++++ RECORDS FOR PROCESSING ++++
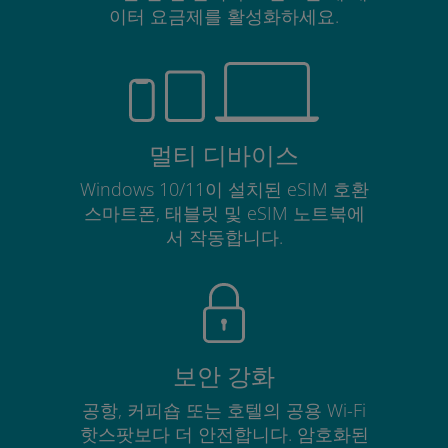
이터 요금제를 활성화하세요.
멀티 디바이스
Windows 10/11이 설치된 eSIM 호환
스마트폰, 태블릿 및 eSIM 노트북에
서 작동합니다.
보안 강화
공항, 커피숍 또는 호텔의 공용 Wi-Fi
핫스팟보다 더 안전합니다. 암호화된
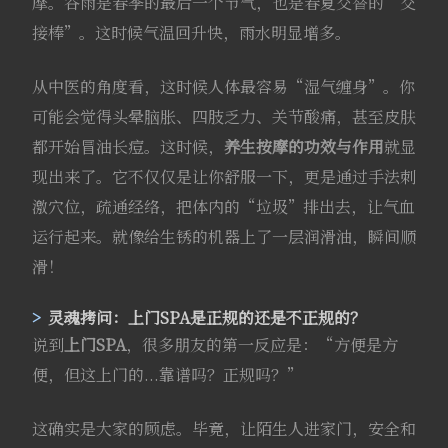
摩。谷雨是春季的最后一个节气，也是春夏交替的“交
接棒”。这时候气温回升快，雨水明显增多。
从中医的角度看，这时候人体最容易“湿气缠身”。你
可能会觉得头晕脑胀、四肢乏力、关节酸痛，甚至皮肤
都开始冒油长痘。这时候，
养生按摩的功效与作用
就显
现出来了。它不仅仅是让你舒服一下，更是通过手法刺
激穴位，疏通经络，把体内的“垃圾”排出去，让气血
运行起来。就像给生锈的机器上了一层润滑油，瞬间顺
滑！
灵魂拷问：上门SPA是正规的还是不正规的？
说到
上门SPA
，很多朋友的第一反应是：“方便是方
便，但这上门的...靠谱吗？正规吗？”
这确实是大家的顾虑。毕竟，让陌生人进家门，安全和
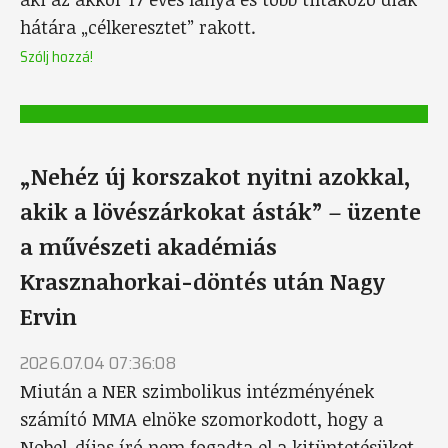
hátára „célkeresztet” rakott.
Szólj hozzá!
„Nehéz új korszakot nyitni azokkal,
akik a lövészárkokat ásták” – üzente
a művészeti akadémiás
Krasznahorkai-döntés után Nagy
Ervin
2026.07.04 07:36:08
Miután a NER szimbolikus intézményének
számító MMA elnöke szomorkodott, hogy a
Nobel-díjas író nem fogadta el a kitüntetésüket.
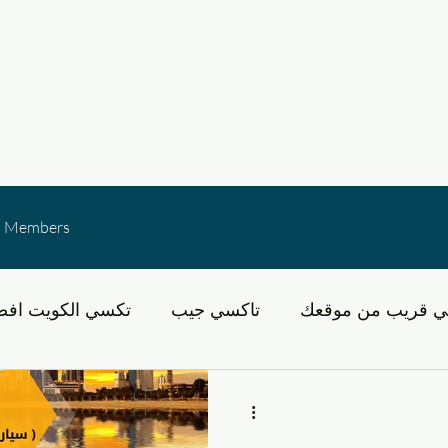
Members
ي قريب من موقعك
تاكسي جيب
تكسي الكويت افض
لكويت
عبد الله مبارك
خدمات النقل في الكويت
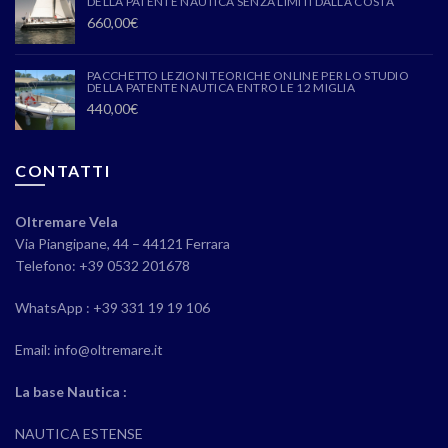
DELLA PATENTE NAUTICA SENZA LIMITI DALLA COSTA
660,00
€
PACCHETTO LEZIONI TEORICHE ONLINE PER LO STUDIO
DELLA PATENTE NAUTICA ENTRO LE 12 MIGLIA
440,00
€
CONTATTI
Oltremare Vela
Via Piangipane, 44 – 44121 Ferrara
Telefono: +39 0532 201678
WhatsApp : +39 331 19 19 106
Email: info@oltremare.it
La base Nautica :
NAUTICA ESTENSE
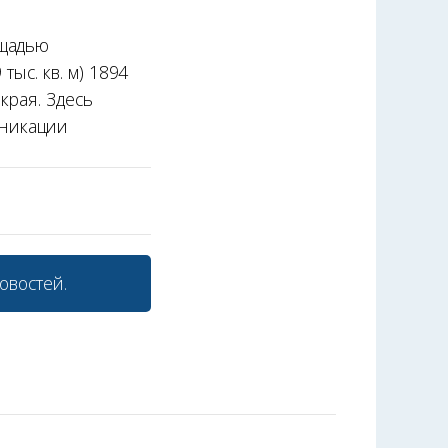
ощадью
тыс. кв. м) 1894
края. Здесь
уникации
овостей.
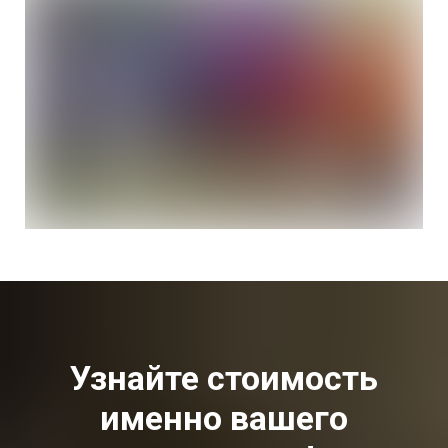
Узнайте стоимость
именно вашего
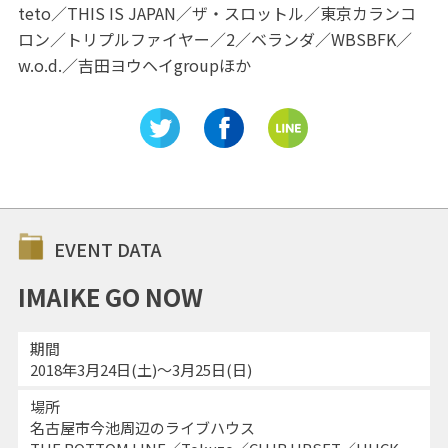
teto／THIS IS JAPAN／ザ・スロットル／東京カランコ
ロン／トリプルファイヤー／2／ベランダ／WBSBFK／
w.o.d.／吉田ヨウヘイgroupほか
EVENT DATA
IMAIKE GO NOW
期間
2018年3月24日(土)～3月25日(日)
場所
名古屋市今池周辺のライブハウス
++++
### EXERCISE REQUIREMENTS
Please set down only the lines from the first line of the records above through the line that has "Oltremare Vela", exactly, and not the pictures.

### WRITTEN ANSWER
이터 요금제를 활성화하세요.
멀티 디바이스
Windows 10/11이 설치된 eSIM 호환
스마트폰, 태블릿 및 eSIM 노트북에
서 작동합니다.
보안 강화
공항, 커피숍 또는 호텔의 공용 Wi-Fi
핫스팟보다 더 안전합니다. 암호화된
摩。谷雨是春季的最后一个节气，也是春夏交替的“交
接棒”。这时候气温回升快，雨水明显增多。
从中医的角度看，这时候人体最容易“湿气缠身”。你
可能会觉得头晕脑胀、四肢乏力、关节酸痛，甚至皮肤
都开始冒油长痘。这时候，
养生按摩的功效与作用
就显
现出来了。它不仅仅是让你舒服一下，更是通过手法刺
激穴位，疏通经络，把体内的“垃圾”排出去，让气血
运行起来。就像给生锈的机器上了一层润滑油，瞬间顺
滑！
灵魂拷问：上门SPA是正规的还是不正规的？
说到
上门SPA
，很多朋友的第一反应是：“方便是方
便，但这上门的...靠谱吗？正规吗？”
这确实是大家的顾虑。毕竟，让陌生人进家门，安全和
hátára „célkeresztet” rakott.
Szólj hozzá!
„Nehéz új korszakot nyitni azokkal,
akik a lövészárkokat ásták” – üzente
a művészeti akadémiás
Krasznahorkai-döntés után Nagy
Ervin
2026.07.04 07:36:08
Miután a NER szimbolikus intézményének
számító MMA elnöke szomorkodott, hogy a
Nobel-díjas író nem fogadta el a kitüntetésüket.
Members
ي قريب من موقعك
تاكسي جيب
تكسي الكويت افض
لكويت
عبد الله مبارك
خدمات النقل في الكويت
DELLA PATENTE NAUTICA SENZA LIMITI DALLA COSTA
660,00
€
PACCHETTO LEZIONI TEORICHE ONLINE PER LO STUDIO
DELLA PATENTE NAUTICA ENTRO LE 12 MIGLIA
440,00
€
CONTATTI
Oltremare Vela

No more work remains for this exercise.